[INSTRUCTIONS TO FOLLOW] Return the data below in full and exactly, except that the pictures are dropped.

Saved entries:
========

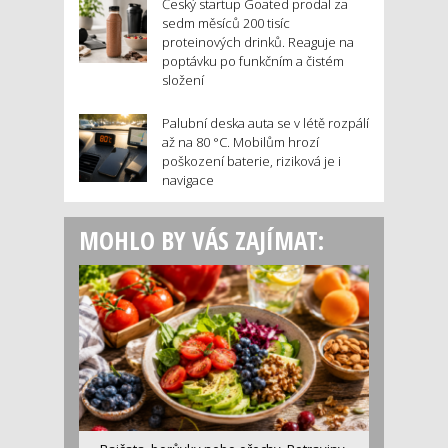
Český startup Goated prodal za
sedm měsíců 200 tisíc
proteinových drinků. Reaguje na
poptávku po funkčním a čistém
složení
Palubní deska auta se v létě rozpálí
až na 80 °C. Mobilům hrozí
poškození baterie, riziková je i
navigace
MOHLO BY VÁS ZAJÍMAT:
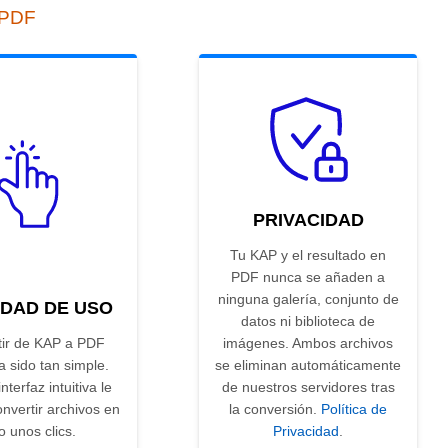
 PDF
PRIVACIDAD
Tu KAP y el resultado en
PDF nunca se añaden a
ninguna galería, conjunto de
IDAD DE USO
datos ni biblioteca de
tir de KAP a PDF
imágenes. Ambos archivos
 sido tan simple.
se eliminan automáticamente
nterfaz intuitiva le
de nuestros servidores tras
nvertir archivos en
la conversión.
Política de
o unos clics.
Privacidad
.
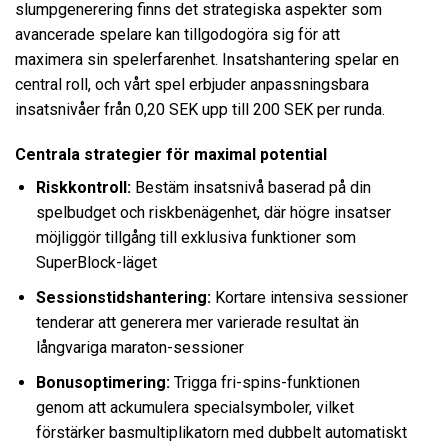
slumpgenerering finns det strategiska aspekter som
avancerade spelare kan tillgodogöra sig för att
maximera sin spelerfarenhet. Insatshantering spelar en
central roll, och vårt spel erbjuder anpassningsbara
insatsnivåer från 0,20 SEK upp till 200 SEK per runda.
Centrala strategier för maximal potential
Riskkontroll:
Bestäm insatsnivå baserad på din
spelbudget och riskbenägenhet, där högre insatser
möjliggör tillgång till exklusiva funktioner som
SuperBlock-läget
Sessionstidshantering:
Kortare intensiva sessioner
tenderar att generera mer varierade resultat än
långvariga maraton-sessioner
Bonusoptimering:
Trigga fri-spins-funktionen
genom att ackumulera specialsymboler, vilket
förstärker basmultiplikatorn med dubbelt automatiskt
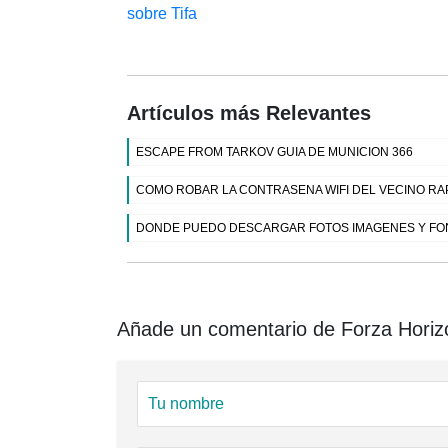
sobre Tifa
Artículos más Relevantes
ESCAPE FROM TARKOV GUIA DE MUNICION 366
COMO ROBAR LA CONTRASENA WIFI DEL VECINO RA
DONDE PUEDO DESCARGAR FOTOS IMAGENES Y FON
Añade un comentario de Forza Horizo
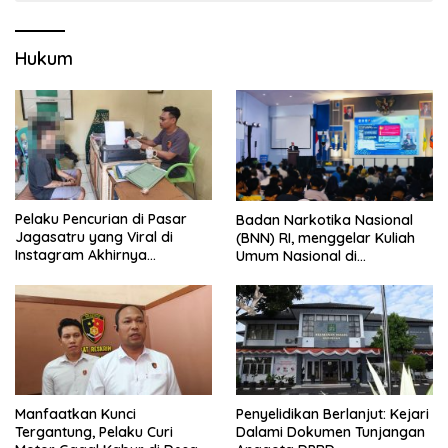
Hukum
Pelaku Pencurian di Pasar
Badan Narkotika Nasional
Jagasatru yang Viral di
(BNN) RI, menggelar Kuliah
Instagram Akhirnya
Umum Nasional di
Ditangkap Polsek Seltim
Universitas Majalengka
Manfaatkan Kunci
Penyelidikan Berlanjut: Kejari
Tergantung, Pelaku Curi
Dalami Dokumen Tunjangan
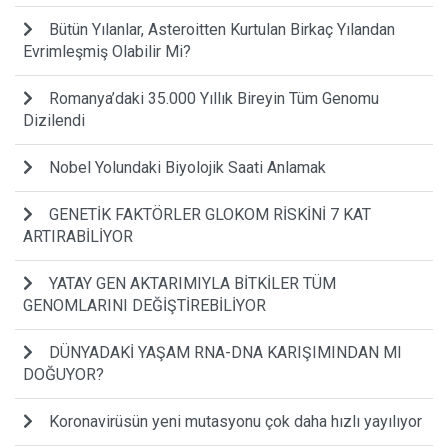
Bütün Yılanlar, Asteroitten Kurtulan Birkaç Yılandan
Evrimleşmiş Olabilir Mi?
Romanya’daki 35.000 Yıllık Bireyin Tüm Genomu
Dizilendi
Nobel Yolundaki Biyolojik Saati Anlamak
GENETİK FAKTÖRLER GLOKOM RİSKİNİ 7 KAT
ARTIRABİLİYOR
YATAY GEN AKTARIMIYLA BİTKİLER TÜM
GENOMLARINI DEĞİŞTİREBİLİYOR
DÜNYADAKİ YAŞAM RNA-DNA KARIŞIMINDAN MI
DOĞUYOR?
Koronavirüsün yeni mutasyonu çok daha hızlı yayılıyor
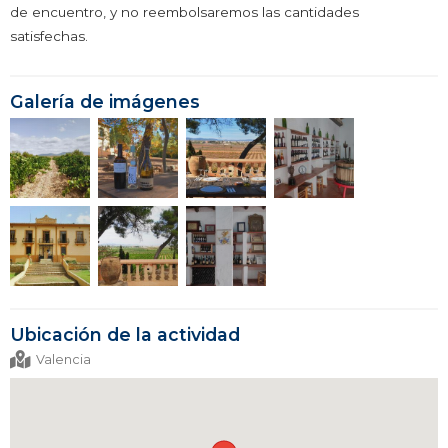
de encuentro, y no reembolsaremos las cantidades
satisfechas.
Galería de imágenes
Ubicación de la actividad
Valencia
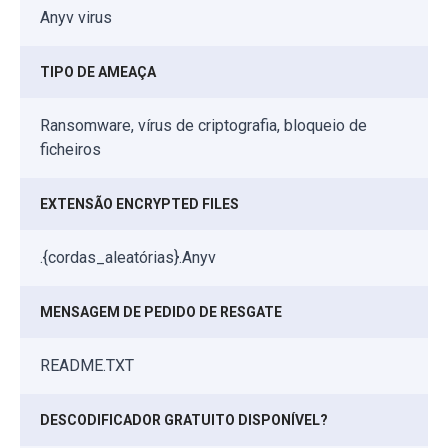
Anyv virus
TIPO DE AMEAÇA
Ransomware, vírus de criptografia, bloqueio de
ficheiros
EXTENSÃO ENCRYPTED FILES
.{cordas_aleatórias}.Anyv
MENSAGEM DE PEDIDO DE RESGATE
README.TXT
DESCODIFICADOR GRATUITO DISPONÍVEL?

========

[RESULT OF THIS TASK]
Český startup Goated prodal za
sedm měsíců 200 tisíc
proteinových drinků. Reaguje na
poptávku po funkčním a čistém
složení
Palubní deska auta se v létě rozpálí
až na 80 °C. Mobilům hrozí
poškození baterie, riziková je i
navigace
MOHLO BY VÁS ZAJÍMAT:
 PDF
PRIVACIDAD
Tu KAP y el resultado en
PDF nunca se añaden a
ninguna galería, conjunto de
IDAD DE USO
datos ni biblioteca de
tir de KAP a PDF
imágenes. Ambos archivos
 sido tan simple.
se eliminan automáticamente
nterfaz intuitiva le
de nuestros servidores tras
nvertir archivos en
la conversión.
Política de
o unos clics.
Privacidad
.
slumpgenerering finns det strategiska aspekter som
avancerade spelare kan tillgodogöra sig för att
maximera sin spelerfarenhet. Insatshantering spelar en
central roll, och vårt spel erbjuder anpassningsbara
insatsnivåer från 0,20 SEK upp till 200 SEK per runda.
Centrala strategier för maximal potential
Riskkontroll:
Bestäm insatsnivå baserad på din
spelbudget och riskbenägenhet, där högre insatser
möjliggör tillgång till exklusiva funktioner som
SuperBlock-läget
Sessionstidshantering:
Kortare intensiva sessioner
tenderar att generera mer varierade resultat än
långvariga maraton-sessioner
Bonusoptimering:
Trigga fri-spins-funktionen
genom att ackumulera specialsymboler, vilket
förstärker basmultiplikatorn med dubbelt automatiskt
sobre Tifa
Artículos más Relevantes
ESCAPE FROM TARKOV GUIA DE MUNICION 366
COMO ROBAR LA CONTRASENA WIFI DEL VECINO RA
DONDE PUEDO DESCARGAR FOTOS IMAGENES Y FON
Añade un comentario de Forza Horizo
Hukum
Pelaku Pencurian di Pasar
Badan Narkotika Nasional
Jagasatru yang Viral di
(BNN) RI, menggelar Kuliah
Instagram Akhirnya
Umum Nasional di
Ditangkap Polsek Seltim
Universitas Majalengka
Manfaatkan Kunci
Penyelidikan Berlanjut: Kejari
Tergantung, Pelaku Curi
Dalami Dokumen Tunjangan
Bütün Yılanlar, Asteroitten Kurtulan Birkaç Yılandan
Evrimleşmiş Olabilir Mi?
Romanya’daki 35.000 Yıllık Bireyin Tüm Genomu
Dizilendi
Nobel Yolundaki Biyolojik Saati Anlamak
GENETİK FAKTÖRLER GLOKOM RİSKİNİ 7 KAT
ARTIRABİLİYOR
YATAY GEN AKTARIMIYLA BİTKİLER TÜM
GENOMLARINI DEĞİŞTİREBİLİYOR
DÜNYADAKİ YAŞAM RNA-DNA KARIŞIMINDAN MI
DOĞUYOR?
Koronavirüsün yeni mutasyonu çok daha hızlı yayılıyor
de encuentro, y no reembolsaremos las cantidades
satisfechas.
Galería de imágenes
Ubicación de la actividad
Valencia
Anyv virus
TIPO DE AMEAÇA
Ransomware, vírus de criptografia, bloqueio de
ficheiros
EXTENSÃO ENCRYPTED FILES
.{cordas_aleatórias}.Anyv
MENSAGEM DE PEDIDO DE RESGATE
README.TXT
DESCODIFICADOR GRATUITO DISPONÍVEL?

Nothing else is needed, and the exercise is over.